Profiling—also called continuous profiling—is the processes of running an application and continuously gathering detailed data about the state of code execution at specific moments. For instance, profiles can reveal whether Java threads are in a RUNNING or WAIT state. Or, if an app is having memory leakage issues, profiles can help clarify which part of the code is over-consuming resources.

Therefore, profiles serve as x-rays into the internal workings of single system components.

Profiling is useful for pinpointing low-level issues, like those that affect individual functions or code blocks. It helps IT teams identify occupied code paths, locate and deprecate unused paths, and prioritize critical paths for future events and interactions.

While profiles aren’t one of the three pillars, profiling capabilities have evolved significantly.
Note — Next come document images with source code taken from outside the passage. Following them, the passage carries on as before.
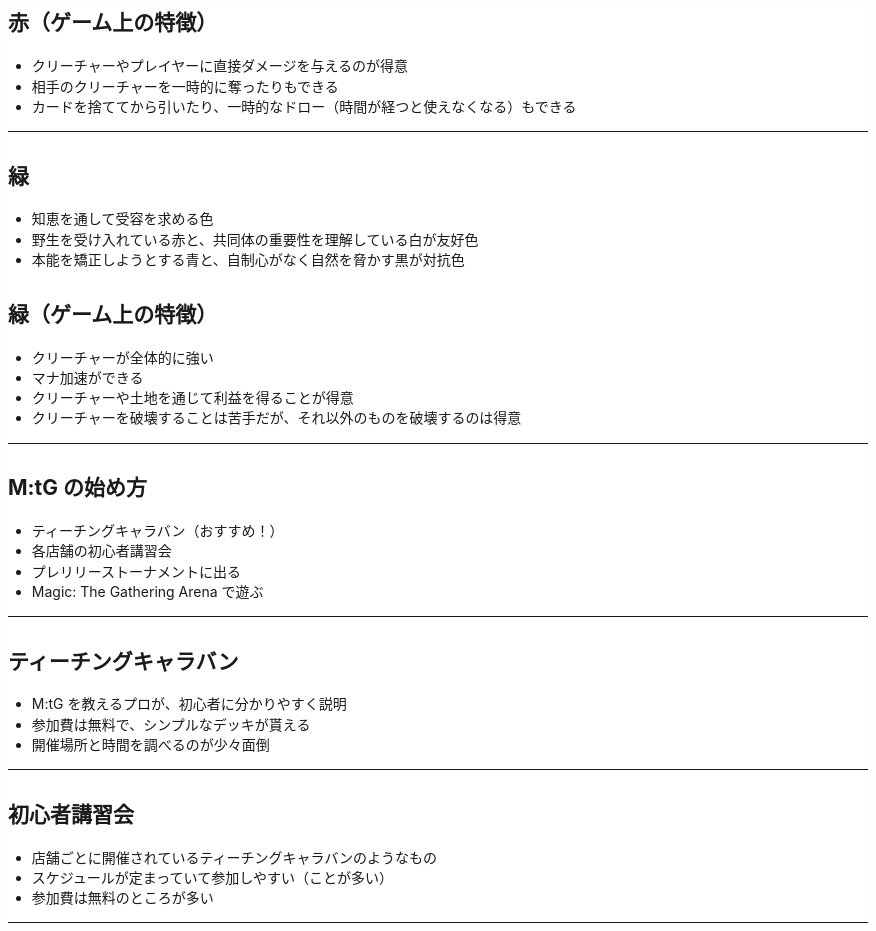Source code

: >>>

## 赤（ゲーム上の特徴）

- クリーチャーやプレイヤーに直接ダメージを与えるのが得意
- 相手のクリーチャーを一時的に奪ったりもできる
- カードを捨ててから引いたり、一時的なドロー（時間が経つと使えなくなる）もできる

---

## 緑

- 知恵を通して受容を求める色
- 野生を受け入れている赤と、共同体の重要性を理解している白が友好色
- 本能を矯正しようとする青と、自制心がなく自然を脅かす黒が対抗色

>>>

## 緑（ゲーム上の特徴）

- クリーチャーが全体的に強い
- マナ加速ができる
- クリーチャーや土地を通じて利益を得ることが得意
- クリーチャーを破壊することは苦手だが、それ以外のものを破壊するのは得意

---

## M:tG の始め方

- ティーチングキャラバン（おすすめ！）
- 各店舗の初心者講習会
- プレリリーストーナメントに出る
- Magic: The Gathering Arena で遊ぶ

---

## ティーチングキャラバン

- M:tG を教えるプロが、初心者に分かりやすく説明
- 参加費は無料で、シンプルなデッキが貰える
- 開催場所と時間を調べるのが少々面倒

---

## 初心者講習会

- 店舗ごとに開催されているティーチングキャラバンのようなもの
- スケジュールが定まっていて参加しやすい（ことが多い）
- 参加費は無料のところが多い

---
Projects such as the extended Berkeley Packet Filter (eBPF) for the Linux kernel have streamlined profiler development, simplifying profiling processes for development teams.

Development teams can use tracing, sampling and instrumentation profiles to get deeper, more granular views of application code. And, when used alongside other pillars of observability, profiling can provide real-time insights into application performance, accelerate the software development lifecycle and help businesses optimize DevOps strategies.